Monday, February 22, 2010

Singing reeds

The red-winged blackbird males are back, and staking their claims. Konk-a-ree!

In the picnic area of Centennial Park, there is a small duck pond. The designers thought of everything; weeping willows at one end for shade, dead snags for perching birds, sloping, grassy slopes for ducks, and a tiny island in the centre, covered with tall reeds for nesting in. The island was singing. Konk-konk-konk-a-ree! Hidden redwings, all shouting at once.

When the females arrive, in a few weeks, the males will take to the tops of the reeds to warn off intruders. For now, they're just voices. I saw one, near the roots, barely a smudge of black with a shining eye.

Laurie noticed a shoveller, at the far end; the first we've seen for a long time.

Under the yellow/green willow branches.

Mallard, not quacking. There's too much redwing racket to be heard, anyhow.

On their way.

In one of the bare trees over the pond. Cowbirds, I think.

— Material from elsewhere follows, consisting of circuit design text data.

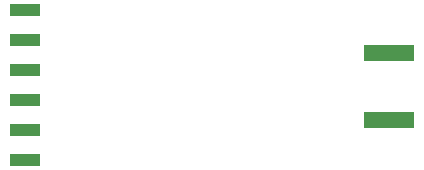
<source format=gbr>
%TF.GenerationSoftware,KiCad,Pcbnew,(5.1.10)-1*%
%TF.CreationDate,2021-08-13T02:35:10+08:00*%
%TF.ProjectId,Pmod-8bitDAC-R-2R,506d6f64-2d38-4626-9974-4441432d522d,rev?*%
%TF.SameCoordinates,Original*%
%TF.FileFunction,Paste,Bot*%
%TF.FilePolarity,Positive*%
%FSLAX46Y46*%
G04 Gerber Fmt 4.6, Leading zero omitted, Abs format (unit mm)*
G04 Created by KiCad (PCBNEW (5.1.10)-1) date 2021-08-13 02:35:10*
%MOMM*%
%LPD*%
G01*
G04 APERTURE LIST*
%ADD10R,4.200000X1.350000*%
%ADD11R,2.500000X1.000000*%
G04 APERTURE END LIST*
D10*
%TO.C,J2*%
X146011900Y-118002800D03*
X146011900Y-123652800D03*
%TD*%
D11*
%TO.C,PMOD1*%
X115182400Y-114350800D03*
X115182400Y-116890800D03*
X115182400Y-119430800D03*
X115182400Y-121970800D03*
X115182400Y-124510800D03*
X115182400Y-127050800D03*
%TD*%
M02*

</source>
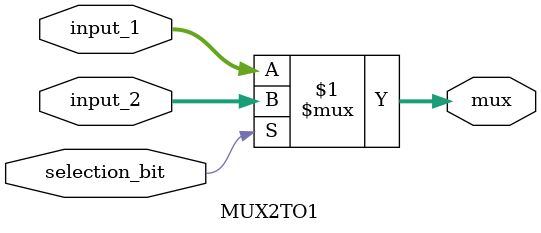
<source format=v>
`timescale 1ns / 1ps

module MUX2TO1 (
    input  wire [31:0]  input_1,
    input  wire [31:0]  input_2,
    input  wire         selection_bit,
    output wire [31:0]  mux
);

  assign mux = (selection_bit) ? input_2 : input_1;
endmodule
</source>
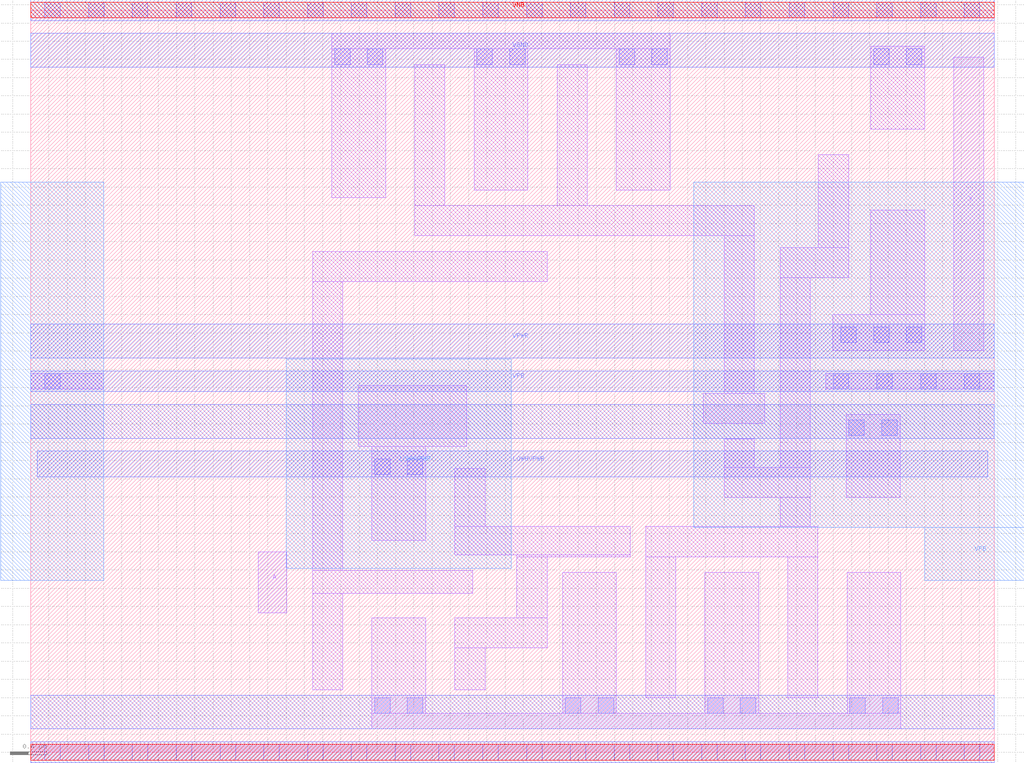
<source format=lef>
# Copyright 2020 The SkyWater PDK Authors
#
# Licensed under the Apache License, Version 2.0 (the "License");
# you may not use this file except in compliance with the License.
# You may obtain a copy of the License at
#
#     https://www.apache.org/licenses/LICENSE-2.0
#
# Unless required by applicable law or agreed to in writing, software
# distributed under the License is distributed on an "AS IS" BASIS,
# WITHOUT WARRANTIES OR CONDITIONS OF ANY KIND, either express or implied.
# See the License for the specific language governing permissions and
# limitations under the License.
#
# SPDX-License-Identifier: Apache-2.0

VERSION 5.7 ;
  NOWIREEXTENSIONATPIN ON ;
  DIVIDERCHAR "/" ;
  BUSBITCHARS "[]" ;
SITE unithvdbl
  SYMMETRY y ;
  CLASS CORE ;
  SIZE  10.56000 BY  8.140000 ;
END unithvdbl
MACRO sky130_fd_sc_hvl__lsbufhv2hv_lh_1
  CLASS CORE ;
  FOREIGN sky130_fd_sc_hvl__lsbufhv2hv_lh_1 ;
  ORIGIN  0.000000  0.000000 ;
  SIZE  10.56000 BY  8.140000 ;
  SYMMETRY X Y ;
  SITE unithvdbl ;
  PIN A
    ANTENNAGATEAREA  0.750000 ;
    DIRECTION INPUT ;
    USE SIGNAL ;
    PORT
      LAYER li1 ;
        RECT 2.495000 1.530000 2.805000 2.200000 ;
    END
  END A
  PIN X
    ANTENNADIFFAREA  0.596250 ;
    DIRECTION OUTPUT ;
    USE SIGNAL ;
    PORT
      LAYER li1 ;
        RECT 10.120000 4.405000 10.450000 7.625000 ;
    END
  END X
  PIN LOWHVPWR
    DIRECTION INOUT ;
    USE POWER ;
    PORT
      LAYER met1 ;
        RECT 0.070000 3.020000 10.490000 3.305000 ;
      LAYER nwell ;
        RECT 2.800000 2.015000 5.270000 4.315000 ;
    END
  END LOWHVPWR
  PIN VGND
    DIRECTION INOUT ;
    USE GROUND ;
    PORT
      LAYER met1 ;
        RECT 0.000000 7.515000 10.560000 7.885000 ;
    END
  END VGND
  PIN VNB
    DIRECTION INOUT ;
    USE GROUND ;
    PORT
      LAYER met1 ;
        RECT 0.000000 8.025000 10.560000 8.255000 ;
      LAYER pwell ;
        RECT 0.000000 8.055000 10.560000 8.225000 ;
    END
  END VNB
  PIN VPB
    DIRECTION INOUT ;
    USE POWER ;
    PORT
      LAYER met1 ;
        RECT 0.000000 3.955000 10.560000 4.185000 ;
      LAYER nwell ;
        RECT -0.330000 1.885000  0.800000 6.255000 ;
        RECT  7.270000 2.465000 10.890000 6.255000 ;
        RECT  9.800000 1.885000 10.890000 2.465000 ;
    END
  END VPB
  PIN VPWR
    DIRECTION INOUT ;
    USE POWER ;
    PORT
      LAYER met1 ;
        RECT 0.000000 4.325000 10.560000 4.695000 ;
    END
  END VPWR
  OBS
    LAYER li1 ;
      RECT 0.000000 -0.085000 10.560000 0.085000 ;
      RECT 0.000000  3.985000  0.800000 4.155000 ;
      RECT 0.000000  8.055000 10.560000 8.225000 ;
      RECT 3.090000  0.685000  3.420000 1.745000 ;
      RECT 3.090000  1.745000  4.845000 1.995000 ;
      RECT 3.090000  1.995000  3.420000 5.165000 ;
      RECT 3.090000  5.165000  5.660000 5.495000 ;
      RECT 3.300000  6.085000  3.890000 7.715000 ;
      RECT 3.300000  7.715000  7.010000 7.885000 ;
      RECT 3.590000  3.355000  4.780000 4.025000 ;
      RECT 3.740000  0.255000  9.540000 0.425000 ;
      RECT 3.740000  0.425000  4.330000 1.475000 ;
      RECT 3.740000  2.325000  4.330000 3.355000 ;
      RECT 4.210000  5.665000  7.930000 5.995000 ;
      RECT 4.210000  5.995000  4.540000 7.545000 ;
      RECT 4.650000  0.685000  4.980000 1.145000 ;
      RECT 4.650000  1.145000  5.660000 1.475000 ;
      RECT 4.650000  2.165000  6.570000 2.475000 ;
      RECT 4.650000  2.475000  4.980000 3.115000 ;
      RECT 4.860000  6.165000  5.450000 7.715000 ;
      RECT 5.330000  1.475000  5.660000 2.145000 ;
      RECT 5.330000  2.145000  6.570000 2.165000 ;
      RECT 5.770000  5.995000  6.100000 7.545000 ;
      RECT 5.830000  0.425000  6.420000 1.975000 ;
      RECT 6.420000  6.165000  7.010000 7.715000 ;
      RECT 6.740000  0.595000  7.070000 2.145000 ;
      RECT 6.740000  2.145000  8.630000 2.475000 ;
      RECT 7.375000  3.605000  8.045000 3.935000 ;
      RECT 7.390000  0.425000  7.980000 1.975000 ;
      RECT 7.600000  2.795000  8.545000 3.125000 ;
      RECT 7.600000  3.125000  7.930000 3.435000 ;
      RECT 7.600000  3.935000  7.930000 5.665000 ;
      RECT 8.215000  2.475000  8.545000 2.795000 ;
      RECT 8.215000  3.125000  8.545000 5.205000 ;
      RECT 8.215000  5.205000  8.965000 5.535000 ;
      RECT 8.300000  0.595000  8.630000 2.145000 ;
      RECT 8.635000  5.535000  8.965000 6.555000 ;
      RECT 8.715000  3.985000 10.560000 4.155000 ;
      RECT 8.790000  4.405000  9.800000 4.800000 ;
      RECT 8.940000  2.795000  9.530000 3.705000 ;
      RECT 8.950000  0.425000  9.540000 1.975000 ;
      RECT 9.210000  4.800000  9.800000 5.945000 ;
      RECT 9.210000  6.835000  9.800000 7.745000 ;
    LAYER mcon ;
      RECT  0.155000 -0.085000  0.325000 0.085000 ;
      RECT  0.155000  3.985000  0.325000 4.155000 ;
      RECT  0.155000  8.055000  0.325000 8.225000 ;
      RECT  0.635000 -0.085000  0.805000 0.085000 ;
      RECT  0.635000  8.055000  0.805000 8.225000 ;
      RECT  1.115000 -0.085000  1.285000 0.085000 ;
      RECT  1.115000  8.055000  1.285000 8.225000 ;
      RECT  1.595000 -0.085000  1.765000 0.085000 ;
      RECT  1.595000  8.055000  1.765000 8.225000 ;
      RECT  2.075000 -0.085000  2.245000 0.085000 ;
      RECT  2.075000  8.055000  2.245000 8.225000 ;
      RECT  2.555000 -0.085000  2.725000 0.085000 ;
      RECT  2.555000  8.055000  2.725000 8.225000 ;
      RECT  3.035000 -0.085000  3.205000 0.085000 ;
      RECT  3.035000  8.055000  3.205000 8.225000 ;
      RECT  3.330000  7.545000  3.500000 7.715000 ;
      RECT  3.515000 -0.085000  3.685000 0.085000 ;
      RECT  3.515000  8.055000  3.685000 8.225000 ;
      RECT  3.690000  7.545000  3.860000 7.715000 ;
      RECT  3.770000  0.425000  3.940000 0.595000 ;
      RECT  3.770000  3.050000  3.940000 3.220000 ;
      RECT  3.995000 -0.085000  4.165000 0.085000 ;
      RECT  3.995000  8.055000  4.165000 8.225000 ;
      RECT  4.130000  0.425000  4.300000 0.595000 ;
      RECT  4.130000  3.050000  4.300000 3.220000 ;
      RECT  4.475000 -0.085000  4.645000 0.085000 ;
      RECT  4.475000  8.055000  4.645000 8.225000 ;
      RECT  4.890000  7.545000  5.060000 7.715000 ;
      RECT  4.955000 -0.085000  5.125000 0.085000 ;
      RECT  4.955000  8.055000  5.125000 8.225000 ;
      RECT  5.250000  7.545000  5.420000 7.715000 ;
      RECT  5.435000 -0.085000  5.605000 0.085000 ;
      RECT  5.435000  8.055000  5.605000 8.225000 ;
      RECT  5.860000  0.425000  6.030000 0.595000 ;
      RECT  5.915000 -0.085000  6.085000 0.085000 ;
      RECT  5.915000  8.055000  6.085000 8.225000 ;
      RECT  6.220000  0.425000  6.390000 0.595000 ;
      RECT  6.395000 -0.085000  6.565000 0.085000 ;
      RECT  6.395000  8.055000  6.565000 8.225000 ;
      RECT  6.450000  7.545000  6.620000 7.715000 ;
      RECT  6.810000  7.545000  6.980000 7.715000 ;
      RECT  6.875000 -0.085000  7.045000 0.085000 ;
      RECT  6.875000  8.055000  7.045000 8.225000 ;
      RECT  7.355000 -0.085000  7.525000 0.085000 ;
      RECT  7.355000  8.055000  7.525000 8.225000 ;
      RECT  7.420000  0.425000  7.590000 0.595000 ;
      RECT  7.780000  0.425000  7.950000 0.595000 ;
      RECT  7.835000 -0.085000  8.005000 0.085000 ;
      RECT  7.835000  8.055000  8.005000 8.225000 ;
      RECT  8.315000 -0.085000  8.485000 0.085000 ;
      RECT  8.315000  8.055000  8.485000 8.225000 ;
      RECT  8.795000 -0.085000  8.965000 0.085000 ;
      RECT  8.795000  3.985000  8.965000 4.155000 ;
      RECT  8.795000  8.055000  8.965000 8.225000 ;
      RECT  8.880000  4.495000  9.050000 4.665000 ;
      RECT  8.970000  3.475000  9.140000 3.645000 ;
      RECT  8.980000  0.425000  9.150000 0.595000 ;
      RECT  9.240000  4.495000  9.410000 4.665000 ;
      RECT  9.240000  7.545000  9.410000 7.715000 ;
      RECT  9.275000 -0.085000  9.445000 0.085000 ;
      RECT  9.275000  3.985000  9.445000 4.155000 ;
      RECT  9.275000  8.055000  9.445000 8.225000 ;
      RECT  9.330000  3.475000  9.500000 3.645000 ;
      RECT  9.340000  0.425000  9.510000 0.595000 ;
      RECT  9.600000  4.495000  9.770000 4.665000 ;
      RECT  9.600000  7.545000  9.770000 7.715000 ;
      RECT  9.755000 -0.085000  9.925000 0.085000 ;
      RECT  9.755000  3.985000  9.925000 4.155000 ;
      RECT  9.755000  8.055000  9.925000 8.225000 ;
      RECT 10.235000 -0.085000 10.405000 0.085000 ;
      RECT 10.235000  3.985000 10.405000 4.155000 ;
      RECT 10.235000  8.055000 10.405000 8.225000 ;
    LAYER met1 ;
      RECT 0.000000 -0.115000 10.560000 0.115000 ;
      RECT 0.000000  0.255000 10.560000 0.625000 ;
      RECT 0.000000  3.445000 10.560000 3.815000 ;
    LAYER pwell ;
      RECT 0.000000 -0.085000 10.560000 0.085000 ;
  END
END sky130_fd_sc_hvl__lsbufhv2hv_lh_1
END LIBRARY

</source>
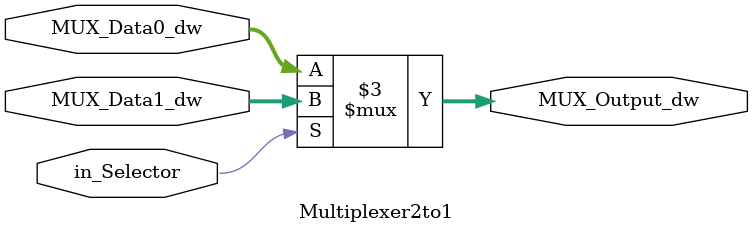
<source format=v>
/******************************************************************
* Description
*	This is a  an 2to1 multiplexer that can be parameterized in its bit-width.
*	1.0
* Author:
*	Mariana Chávez Medina
*	Darío Arias Muñoz
* Date:
*	07/04/2020
******************************************************************/

module Multiplexer2to1
#(
	parameter NBits=32
)
(
	input in_Selector,
	input [NBits-1:0] MUX_Data0_dw,
	input [NBits-1:0] MUX_Data1_dw,
	
	output reg [NBits-1:0] MUX_Output_dw
);

	always@(in_Selector,MUX_Data1_dw,MUX_Data0_dw) begin
		if(in_Selector)
			MUX_Output_dw = MUX_Data1_dw;
		else
			MUX_Output_dw = MUX_Data0_dw;
	end

endmodule
//mux21//
</source>
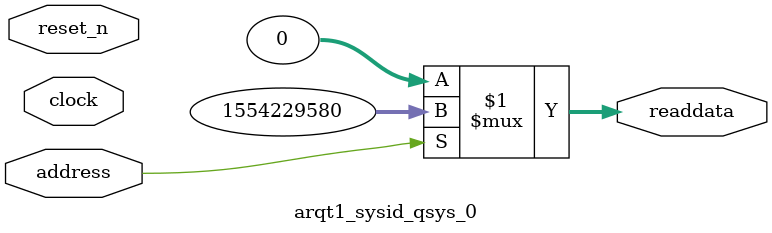
<source format=v>

`timescale 1ns / 1ps
// synthesis translate_on

// turn off superfluous verilog processor warnings 
// altera message_level Level1 
// altera message_off 10034 10035 10036 10037 10230 10240 10030 

module arqt1_sysid_qsys_0 (
               // inputs:
                address,
                clock,
                reset_n,

               // outputs:
                readdata
             )
;

  output  [ 31: 0] readdata;
  input            address;
  input            clock;
  input            reset_n;

  wire    [ 31: 0] readdata;
  //control_slave, which is an e_avalon_slave
  assign readdata = address ? 1554229580 : 0;

endmodule




</source>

A treefull of crows was in full discussion mode. This pair sat alone and silent in the next tree over.

Another silent watcher.

The tide was out, and we walked and waded half-way across the sand. A few more mallards dabbled in the shallows here, and an eagle tore at something at its feet. Gulls dotted the sand in every direction.

Just standing. Nothing to do, nothing to say.

Gull feather. and pretty orange clamshell. Gull lunch.

Lunch dishes.

All very static, so far. But then there were these ...

Two flocks of peeps, cavorting.

Cavorting silently, mind you; it was the redwings' day to sing. (Crows don't count; they don't sing, they croak.)